Saurabh Malik
Chandigarh, February 23
In a significant judgment liable to change the way abetment to suicide cases are adjudicated, the Punjab and Haryana HC has ruled that the guilt of an accused would not be established by itself merely because of being named in a suicide note until the ingredients of the offence were made out.
Referring to a plethora of judgments on abetment, Justice Jasjit Singh Bedi asserted that there must be a proximate and live link between the occurrence and the subsequent suicide to constitute the offence. Instigation or illegal omission or commission at the hands of the accused “must be the only factor, which subsequently led to the committing of suicide”.
Link vital
There must be a proximate and live link between the occurrence and the subsequent suicide to constitute the offence. —Justice Jasjit Singh Bedi, High Court
Justice Bedi added that the intention and involvement of the accused to aid or instigate the commission of suicide was imperative to constitute the offence of abetment.

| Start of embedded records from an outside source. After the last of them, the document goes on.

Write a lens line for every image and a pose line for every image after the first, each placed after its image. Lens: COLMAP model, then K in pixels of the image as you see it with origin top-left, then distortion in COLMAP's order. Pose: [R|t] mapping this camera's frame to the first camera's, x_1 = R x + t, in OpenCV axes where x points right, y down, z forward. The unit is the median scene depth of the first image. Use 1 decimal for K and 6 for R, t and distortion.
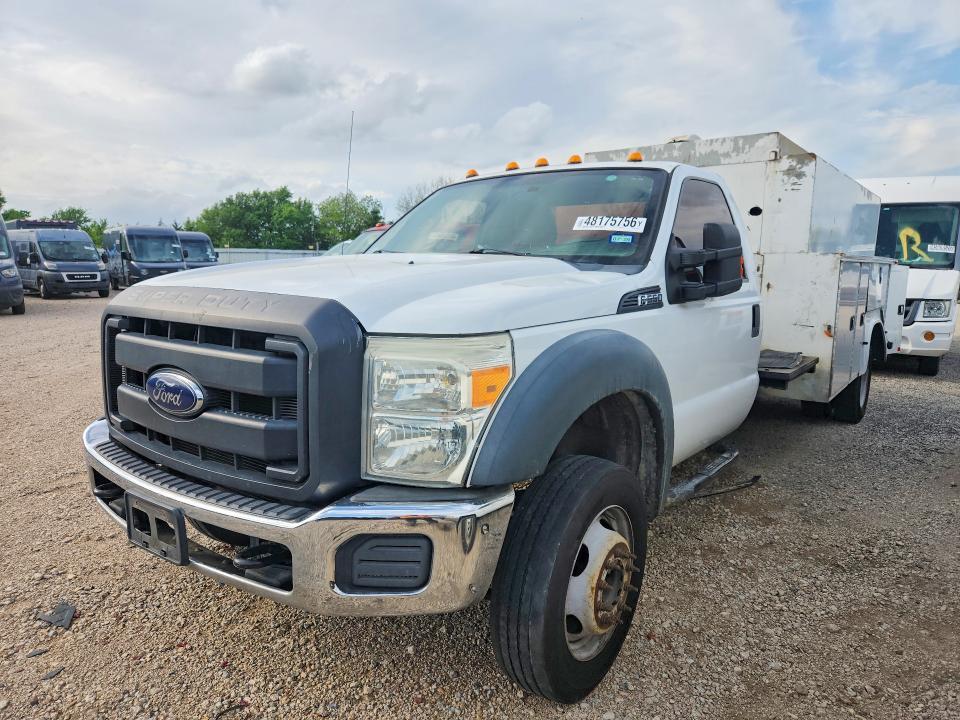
lens RADIAL K [[673.7, 0, 463.5], [0, 673.7, 361.6], [0, 0, 1]] dist [0.006875, -0.002416]
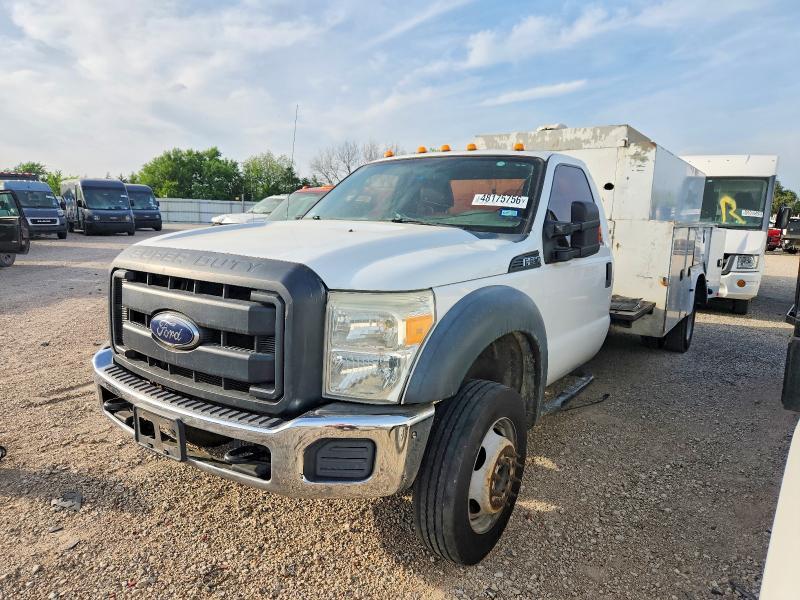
lens RADIAL K [[561.4, 0, 386.2], [0, 561.4, 301.3], [0, 0, 1]] dist [0.006875, -0.002416]
pose [[0.999162, 0.011780, 0.039201, -0.051508], [-0.012128, 0.999889, 0.008654, -0.021100], [-0.039095, -0.009122, 0.999194, -0.090013]]
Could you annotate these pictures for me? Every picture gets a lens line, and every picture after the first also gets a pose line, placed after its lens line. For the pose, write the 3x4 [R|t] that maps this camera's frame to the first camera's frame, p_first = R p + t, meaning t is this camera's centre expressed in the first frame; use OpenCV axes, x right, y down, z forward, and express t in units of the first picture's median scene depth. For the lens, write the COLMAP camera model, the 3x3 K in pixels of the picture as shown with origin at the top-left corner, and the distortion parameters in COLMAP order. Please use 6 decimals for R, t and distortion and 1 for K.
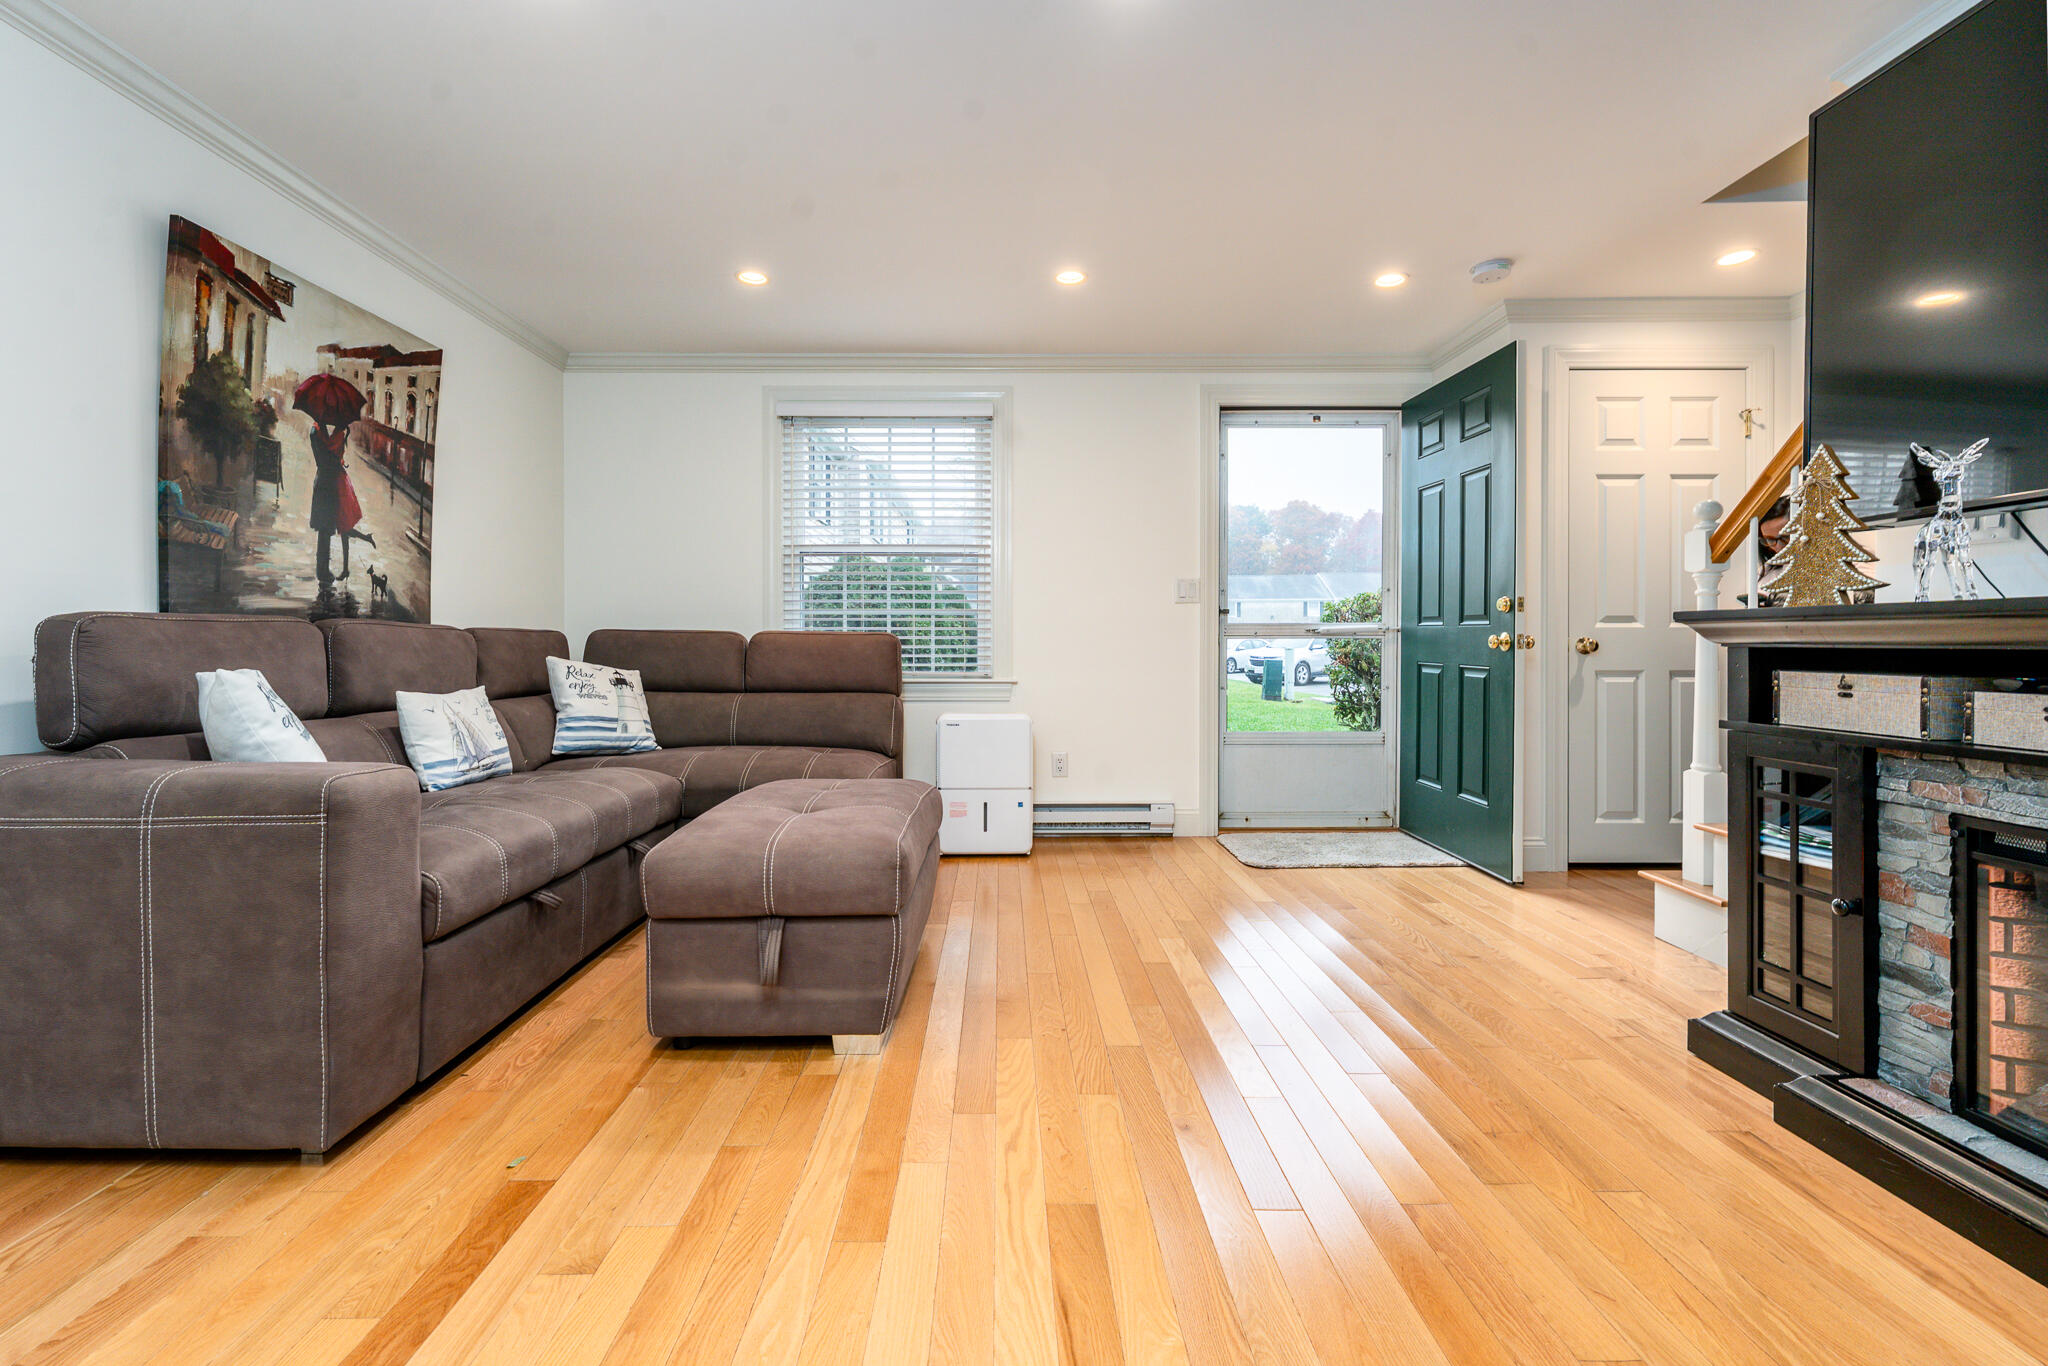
lens RADIAL K [[898.8, 0, 1021.0], [0, 898.8, 636.5], [0, 0, 1]] dist [-0.001762, -0.000244]
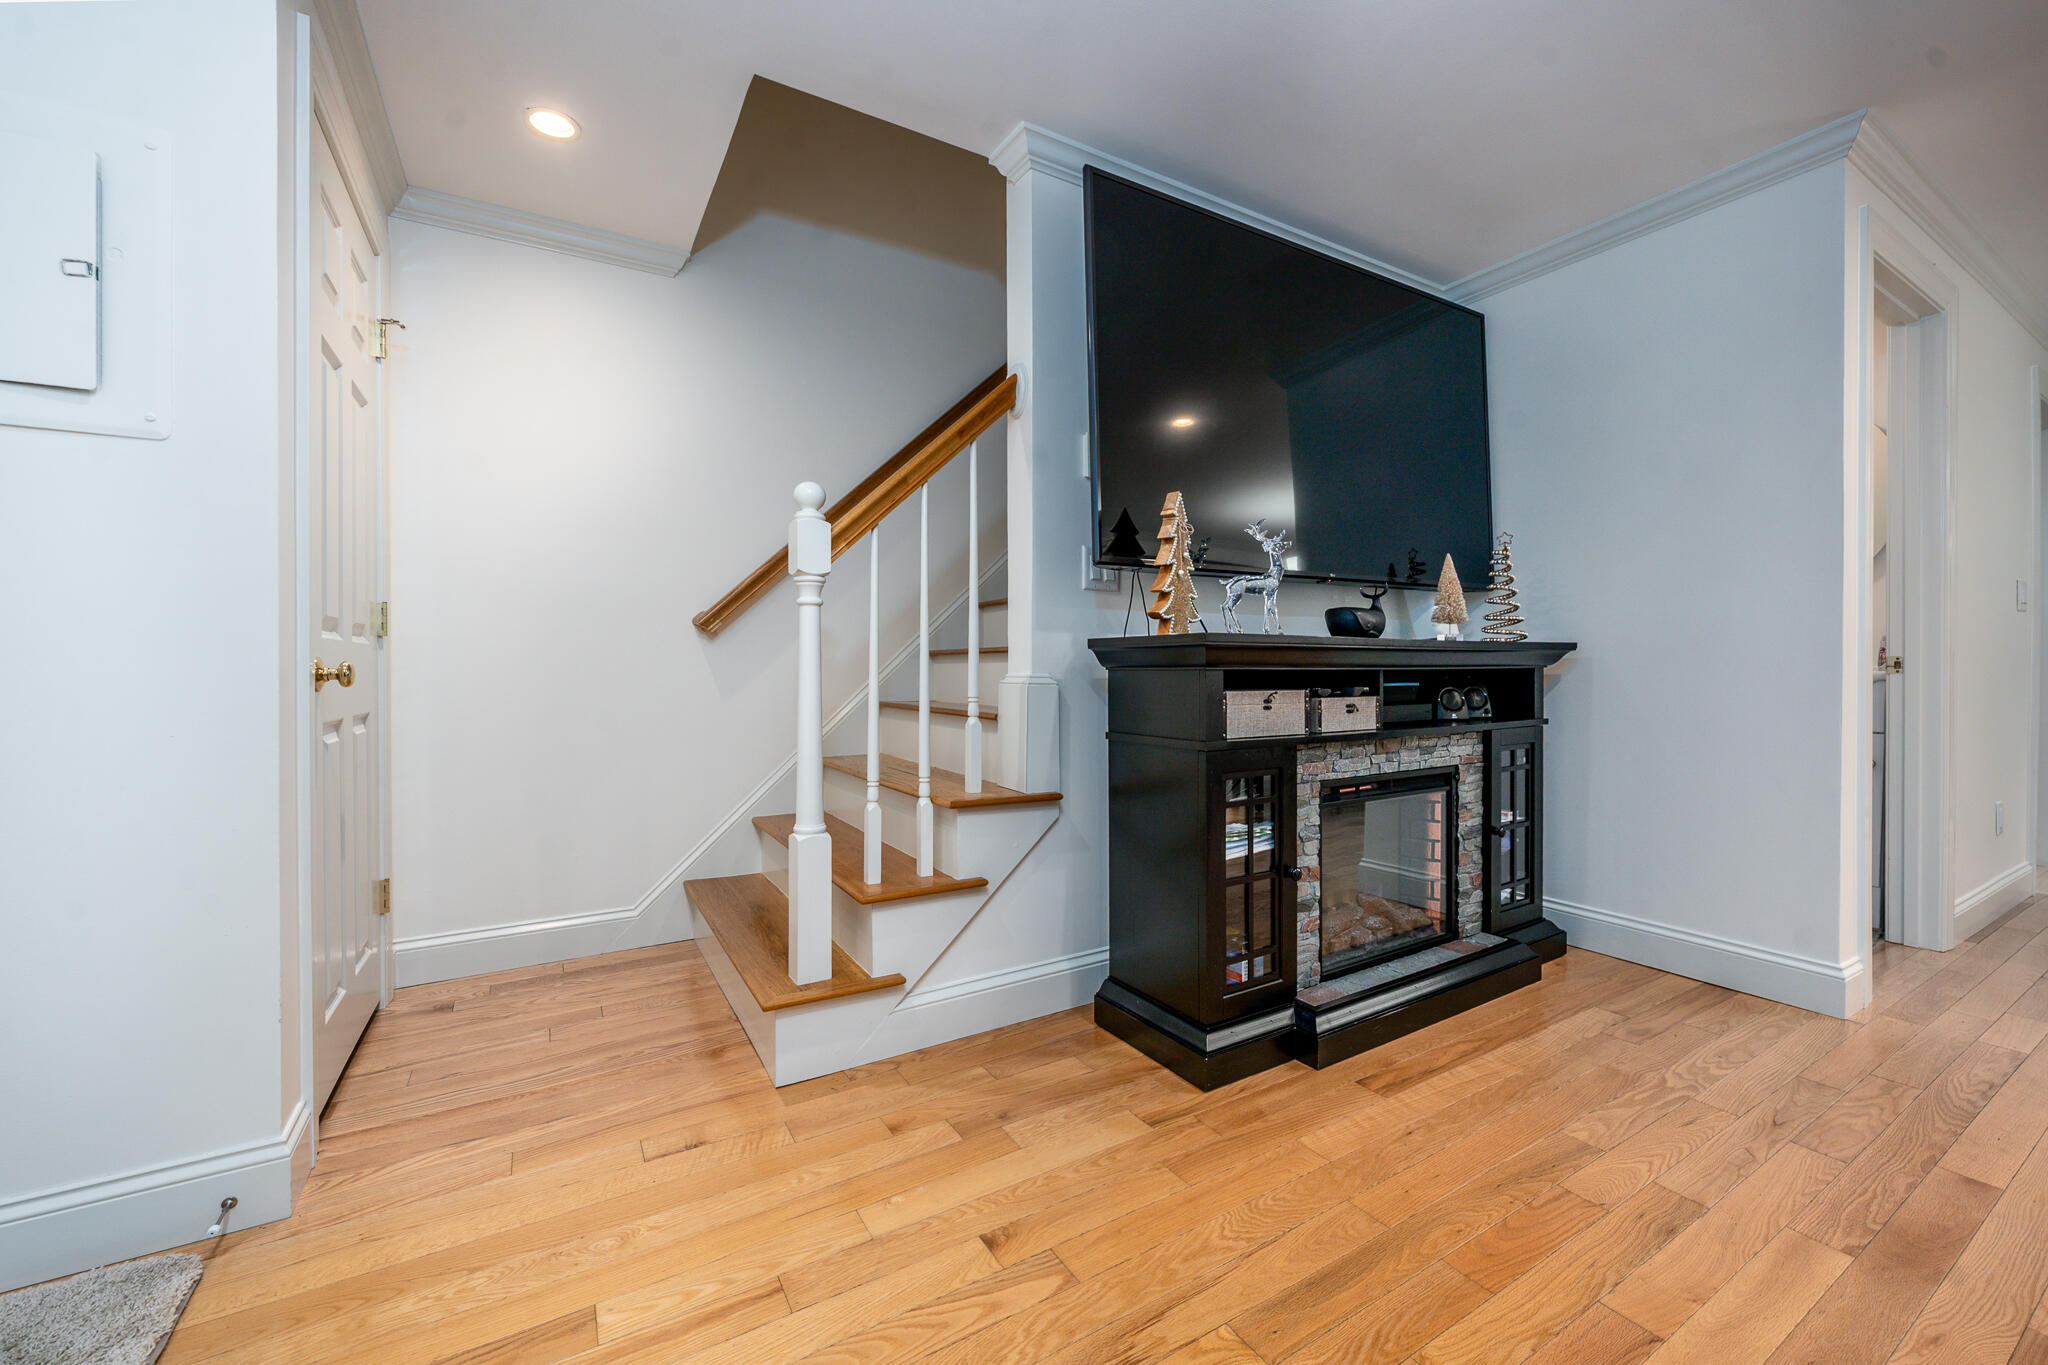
lens RADIAL K [[815.9, 0, 1024.2], [0, 815.9, 670.1], [0, 0, 1]] dist [0.000508, -0.000202]
pose [[-0.500469, -0.000458, 0.865754, 0.106939], [-0.004519, 0.999988, -0.002083, 0.017477], [-0.865742, -0.004954, -0.500465, 1.976722]]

The ruling came on a petition for quashing an FIR registered in May 2019 for abetment and common intention under Sections 306 and 34 of the IPC. Directions were also sought to quash all subsequent proceedings arising from the matter.
Justice Bedi’s Bench was told that the “deceased” was initially beaten up by a close relative of the petitioner-accused. He was reversing the car when the incident took place. The state counsel added that the FIR in the assault matter and the suicide note established that the petitioner and the co-accused were threatening and harassing the “deceased”, which ultimately led to his death by suicide.
Justice Bedi asserted that taking the contents of the FIR and the suicide note to be the gospel truth, the
petitioner approached the “deceased” at a Civil Hospital to threaten him and his family in February 2019, whereas the “deceased” committed suicide on
May 16, 2019.
There was nothing on record to establish that the petitioner threatened the “deceased” or his family in any way during the three-month intervening period. There was, rather, no evidence of any contact between the “deceased” and his family with the petitioner. “Thus, it is established that there is no proximate and live link between the alleged threats given in February 2019 and the subsequent suicide in May, 2019,” Justice Bedi added.
Allowing the plea, Justice Bedi asserted there was no positive act on the petitioner’s part to instigate or aid in the committing of suicide. “From the allegations and the record, it is not established that the petitioner-accused intended to push the deceased into committing the suicide. The issuance of the alleged threats three months prior to the suicide without any positive act of instigating would not by itself create an offence under Section 306 of the IPC,” he said.